▶ **Data records**
------
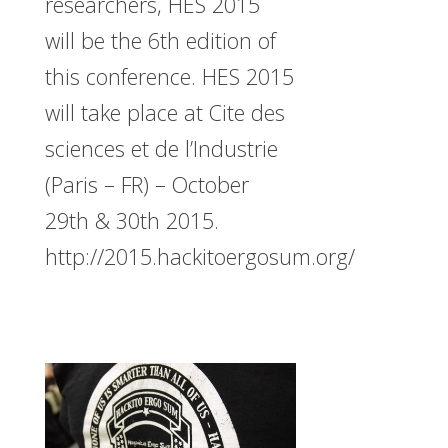
researchers, HES 2015
will be the 6th edition of
this conference. HES 2015
will take place at Cite des
sciences et de l’Industrie
(Paris – FR) – October
29th & 30th 2015.
http://2015.hackitoergosum.org/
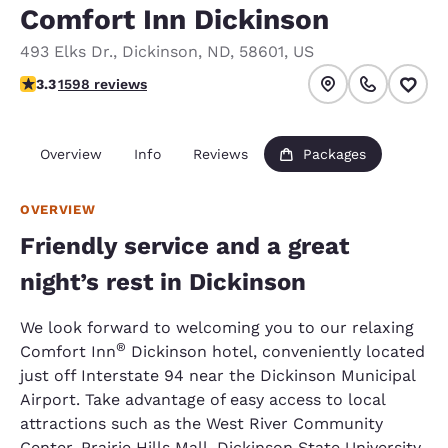
Comfort Inn Dickinson
493 Elks Dr.
,
Dickinson
,
ND
,
58601
,
US
3.28 stars rating. Good.
3.3
1598 reviews
Overview
Info
Reviews
Packages
OVERVIEW
Friendly service and a great
night’s rest in Dickinson
We look forward to welcoming you to our relaxing
®
Comfort Inn
Dickinson hotel, conveniently located
just off Interstate 94 near the Dickinson Municipal
Airport. Take advantage of easy access to local
attractions such as the West River Community
Center, Prairie Hills Mall, Dickinson State University,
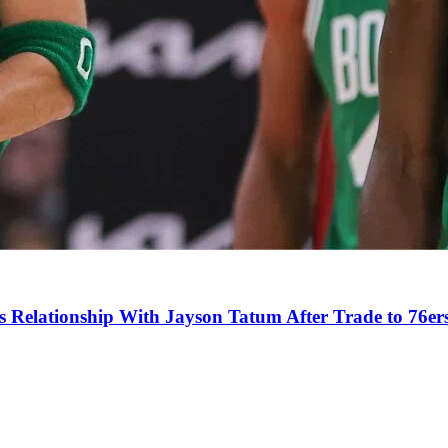
s Relationship With Jayson Tatum After Trade to 76er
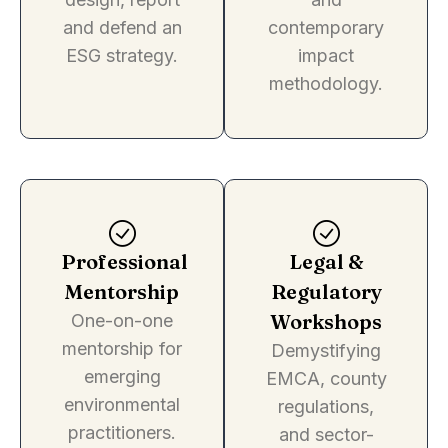
and defend an
contemporary
ESG strategy.
impact
methodology.
Professional
Legal &
Mentorship
Regulatory
Workshops
One-on-one
mentorship for
Demystifying
emerging
EMCA, county
environmental
regulations,
practitioners.
and sector-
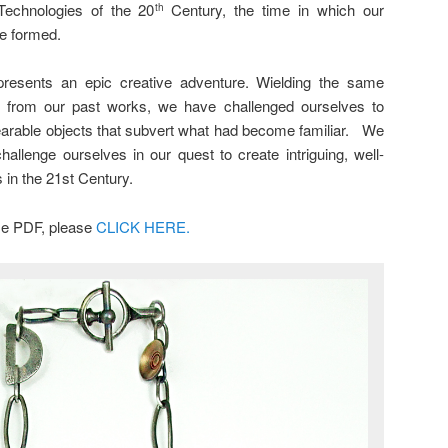
Technologies of the 20
Century, the time in which our
th
e formed.
presents an epic creative adventure. Wielding the same
s from our past works, we have challenged ourselves to
earable objects that subvert what had become familiar. We
allenge ourselves in our quest to create intriguing, well-
 in the 21st Century.
ase PDF, please
CLICK HERE.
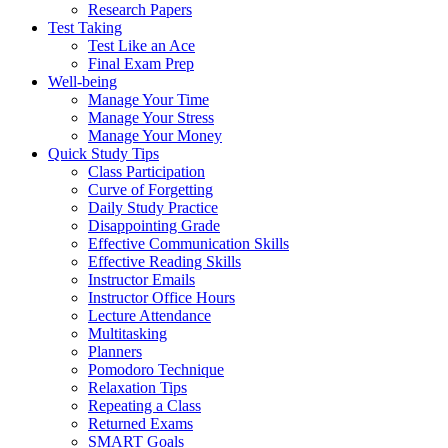
Research Papers
Test Taking
Test Like an Ace
Final Exam Prep
Well-being
Manage Your Time
Manage Your Stress
Manage Your Money
Quick Study Tips
Class Participation
Curve of Forgetting
Daily Study Practice
Disappointing Grade
Effective Communication Skills
Effective Reading Skills
Instructor Emails
Instructor Office Hours
Lecture Attendance
Multitasking
Planners
Pomodoro Technique
Relaxation Tips
Repeating a Class
Returned Exams
SMART Goals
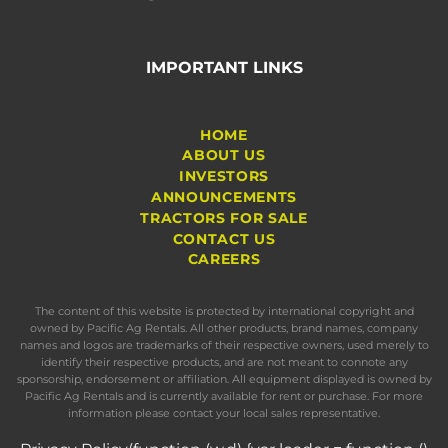
IMPORTANT LINKS
HOME
ABOUT US
INVESTORS
ANNOUNCEMENTS
TRACTORS FOR SALE
CONTACT US
CAREERS
The content of this website is protected by international copyright and
owned by Pacific Ag Rentals. All other products, brand names, company
names and logos are trademarks of their respective owners, used merely to
identify their respective products, and are not meant to connote any
sponsorship, endorsement or affiliation. All equipment displayed is owned by
Pacific Ag Rentals and is currently available for rent or purchase. For more
information please contact your local sales representative.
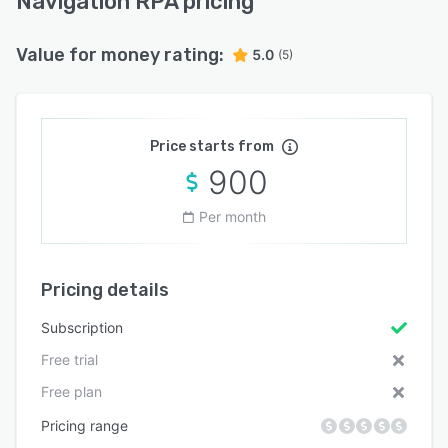
Navigation RPA pricing
Value for money rating:
5.0
(5)
Price starts from
900
Per month
Pricing details
Subscription
Free trial
Free plan
Pricing range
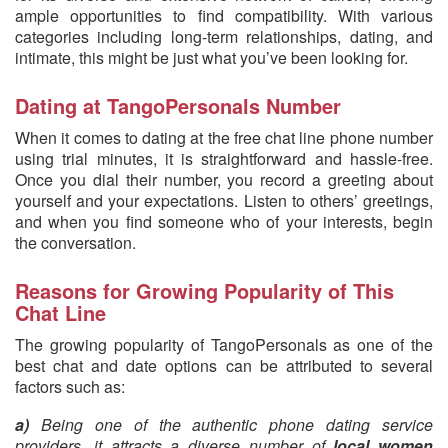
ample opportunities to find compatibility. With various
categories including long-term relationships, dating, and
intimate, this might be just what you’ve been looking for.
Dating at TangoPersonals Number
When it comes to dating at the free chat line phone number
using trial minutes, it is straightforward and hassle-free.
Once you dial their number, you record a greeting about
yourself and your expectations. Listen to others’ greetings,
and when you find someone who of your interests, begin
the conversation.
Reasons for Growing Popularity of This
Chat Line
The growing popularity of TangoPersonals as one of the
best chat and date options can be attributed to several
factors such as:
a)
Being one of the authentic phone dating service
providers, it attracts a diverse number of
local women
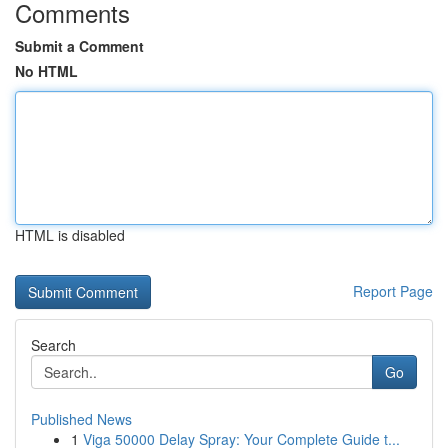
Comments
Submit a Comment
No HTML
HTML is disabled
Report Page
Search
Go
Published News
1
Viga 50000 Delay Spray: Your Complete Guide t...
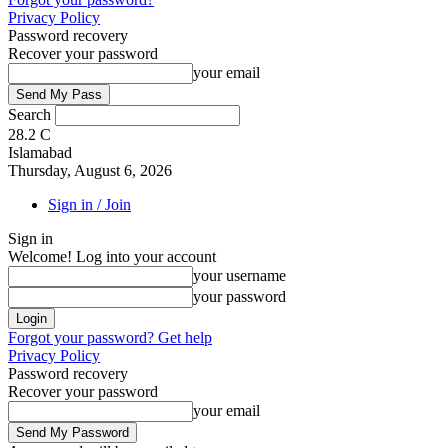
Privacy Policy
Password recovery
Recover your password
your email
Search
28.2
C
Islamabad
Thursday, August 6, 2026
Sign in / Join
Sign in
Welcome! Log into your account
your username
your password
Forgot your password? Get help
Privacy Policy
Password recovery
Recover your password
your email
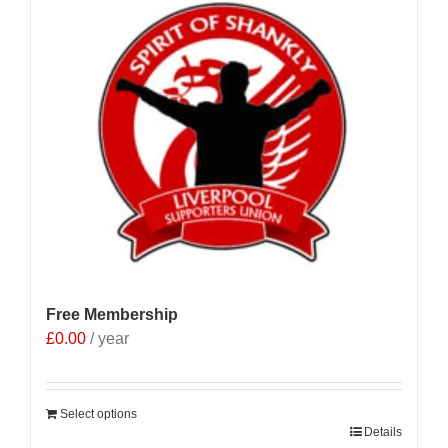
Free Membership
£
0.00
/ year
Select options
Details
------
Repeat every record above exactly. Omit the pictures.

researchers, HES 2015
will be the 6th edition of
this conference. HES 2015
will take place at Cite des
sciences et de l’Industrie
(Paris – FR) – October
29th & 30th 2015.
http://2015.hackitoergosum.org/
Comfort Inn Dickinson
493 Elks Dr.
,
Dickinson
,
ND
,
58601
,
US
3.28 stars rating. Good.
3.3
1598 reviews
Overview
Info
Reviews
Packages
OVERVIEW
Friendly service and a great
night’s rest in Dickinson
We look forward to welcoming you to our relaxing
®
Comfort Inn
Dickinson hotel, conveniently located
just off Interstate 94 near the Dickinson Municipal
Airport. Take advantage of easy access to local
attractions such as the West River Community
Center, Prairie Hills Mall, Dickinson State University,
s Relationship With Jayson Tatum After Trade to 76er
and defend an
contemporary
ESG strategy.
impact
methodology.
Professional
Legal &
Mentorship
Regulatory
Workshops
One-on-one
mentorship for
Demystifying
emerging
EMCA, county
environmental
regulations,
practitioners.
and sector-
Technologies of the 20
Century, the time in which our
th
e formed.
presents an epic creative adventure. Wielding the same
s from our past works, we have challenged ourselves to
earable objects that subvert what had become familiar. We
allenge ourselves in our quest to create intriguing, well-
 in the 21st Century.
ase PDF, please
CLICK HERE.
Research Papers
Test Taking
Test Like an Ace
Final Exam Prep
Well-being
Manage Your Time
Manage Your Stress
Manage Your Money
Quick Study Tips
Class Participation
Curve of Forgetting
Daily Study Practice
Disappointing Grade
Effective Communication Skills
Effective Reading Skills
Instructor Emails
Instructor Office Hours
Lecture Attendance
Multitasking
Planners
Pomodoro Technique
Relaxation Tips
Repeating a Class
Returned Exams
SMART Goals
IMPORTANT LINKS
HOME
ABOUT US
INVESTORS
ANNOUNCEMENTS
TRACTORS FOR SALE
CONTACT US
CAREERS
The content of this website is protected by international copyright and
owned by Pacific Ag Rentals. All other products, brand names, company
names and logos are trademarks of their respective owners, used merely to
identify their respective products, and are not meant to connote any
sponsorship, endorsement or affiliation. All equipment displayed is owned by
Pacific Ag Rentals and is currently available for rent or purchase. For more
information please contact your local sales representative.
Navigation RPA pricing
Value for money rating:
5.0
(5)
Price starts from
900
Per month
Pricing details
Subscription
Free trial
Free plan
Pricing range
ample opportunities to find compatibility. With various
categories including long-term relationships, dating, and
intimate, this might be just what you’ve been looking for.
Dating at TangoPersonals Number
When it comes to dating at the free chat line phone number
using trial minutes, it is straightforward and hassle-free.
Once you dial their number, you record a greeting about
yourself and your expectations. Listen to others’ greetings,
and when you find someone who of your interests, begin
the conversation.
Reasons for Growing Popularity of This
Chat Line
The growing popularity of TangoPersonals as one of the
best chat and date options can be attributed to several
factors such as:
a)
Being one of the authentic phone dating service
providers, it attracts a diverse number of
local women
Comments
Submit a Comment
No HTML
HTML is disabled
Report Page
Search
Go
Published News
1
Viga 50000 Delay Spray: Your Complete Guide t...
Privacy Policy
Password recovery
Recover your password
your email
Search
28.2
C
Islamabad
Thursday, August 6, 2026
Sign in / Join
Sign in
Welcome! Log into your account
your username
your password
Forgot your password? Get help
Privacy Policy
Password recovery
Recover your password
your email
Free Membership
£
0.00
/ year
Select options
Details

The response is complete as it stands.